Friday, September 19, 2008

With Microsoft in Sight, Cisco Buys Jabber

With Microsoft in Sight, Cisco Buys Jabber

Cisco said this morning it would buy instant messaging service Jabber for an undisclosed amount. The deal is another move by the networking company into the collaboration space — this time highlighting the importance of presence awareness and interoperability in collaboration. It follows nicely with Cisco’s buy of PostPath and WebEx acquisition earlier this month, as well as its Cisco CEO John Chambers has been pretty vocal in its desire to go after three hot markets: collaboration, virtualization and video.













Doug Dennerline

From Cisco’s press release:

“Enterprise organizations want an extensible presence and messaging platform that can integrate with business process applications and easily adapt to their changing needs,” said Doug Dennerline, Cisco senior vice president, Collaboration Software Group. “With the acquisition of Jabber, we will be able to extend the reach of our current instant messaging service and expand the capabilities of our collaboration platform. Our intention is to be the interoperability benchmark in the collaboration space.”












Jabber is based on Extensible Messaging and Presence Protocol (XMPP), the same protocol being used by several open-source IM implementations. Services like Twitter use XMPP. Jabber also operates with Google Talk, and with the AIM Gateway from Jabber, it can be used to communicate with AOL users. Jabber also communicates with users of Microsoft Windows Live Messenger and Yahoo Messenger.

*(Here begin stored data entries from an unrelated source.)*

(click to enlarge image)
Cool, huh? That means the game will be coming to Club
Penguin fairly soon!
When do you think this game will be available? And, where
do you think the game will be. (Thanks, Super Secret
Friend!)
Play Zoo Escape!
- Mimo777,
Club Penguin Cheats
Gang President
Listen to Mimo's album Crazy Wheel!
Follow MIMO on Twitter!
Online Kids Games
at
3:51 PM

Yesterday, Cisco CTO Padmasree Warrior told that the company believes collaboration to be a $34 billion business, and emphasized the move away from selling only networking gear. Services are a crucial part of the that strategy and a robust presence platform is one of the essential services in offering real-time collaboration that Warrior highlighted in her keynote. And for those keeping score in Microsoft/Cisco showdown, Jabber is way more compelling that what I’ve seen demonstrated in Microsoft’s unified communcations efforts through SharePoint.